動力を止めても速度がなかなか落ちないという点では、列車ほど燃費が良い乗り物はないんじゃないだろうか。
「理由はいくつかあるけど、大きいのはやっぱり『抵抗』と『慣性力』かしらね」
「抵抗と慣性力?」
聞き返すテオ。
「馬車は歪みやすい木製の車輪で凹凸のある地面を走るし、帆船も水の上を進むわよね。どちらも進む時の抵抗が大きいから、馬や風の力がなくなれば、すぐに止まってしまうわ。だけど列車の場合、車輪自体が鉄で、その車輪が接している相手も鉄のレールなの。

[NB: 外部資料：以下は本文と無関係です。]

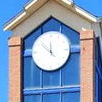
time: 11:52
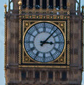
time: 3:07
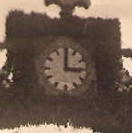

互いに硬くてなめらかだから転がり抵抗がほとんどなくて、動力が停止してもすぐにはスピードが落ちないのよ」
私の説明に「へええっ」とテオが感嘆の声をあげる。
「あとは見ての通り、これだけ大きな車両を何両も引っ張っているでしょう? 動き始めこそ力がいるけれど、一度動き始めてしまえば今度はすぐには止まらないくらいの慣性力が働くようになるわ。抵抗が少ないまっすぐなレールの上ならなおのことね」
「そっか、それでエンジンが止まっても速度がなかなか落ちないんだな」
「その通り。それに魔導ジェットエンジンは強力な力を出せる反面、魔石をすごい勢いで消費するの。加速時はともかく、一度スピードが乗ったら後は慣性力にまかせてエンジンを切っておきたいわ」
「なるほどね」
納得顔でオリガが首をすくめてみせた。
カタンカタン、カタンカタン––––
私たちが話をしている間も、列車は進む。
西に向けて。
やがて魔導エンジンの出力計が再び動き始める。
コォオオオオオーー
そして列車は、ついに街を出た。
盛り土の上に敷かれたレールは大きな傾斜もなく、魔導トレインは草原と農地の真ん中を走ってゆく。
速度が落ちてくると、エンジンを動かして加速。
しばらく慣性で走っては加速、というのを繰り返していた。
一昔前までのレシプロエンジンで同じことをやればかえって燃費の悪化を招いただろうけど、幸いなことに魔導ジェットエンジンには機械駆動部も燃焼室もない。
つまり再始動によるエネルギーロスがほぼゼロで、慣性走行をすればするほど燃料の魔石を節約できるという訳だ。
まあ、わずかな稼働時間に結構な量の魔石をつかってしまうのだけど、それは仕方がない。
と、斜め前の席に座っていたリーネがこちらを振り返った。
「そういえば、この列車はどこに向かってるんですか?」
「あれ? 言ってなかったっけ」
「聞いてないですー」
苦笑するリーネ。
私はにこっと笑った。
「この列車は、オウルアイズ新領の領都、ファルグラシムに向かっているわ」
「えっ……それって––––」
「ひょっとして、隣の領地に向かってるってこと?!」
ぎょっとした顔でリーネから言葉を引き継ぐオリガ。
「一応そうなるかな。でも、お父さまが治めている領地だから、身内みたいなものだけどね」
「いやいやいや、そういうことじゃなくてっ!」
「?」
首を傾げる私。
「隣の領地ってことは、かなり離れてるんじゃないの?!」
「そうね……前に馬車で行ったときには、片道三日ほどかかったかしら」
「「みっ、三日ぁ?!」」
仲間たちはそろって悲鳴のような声をあげたのだった。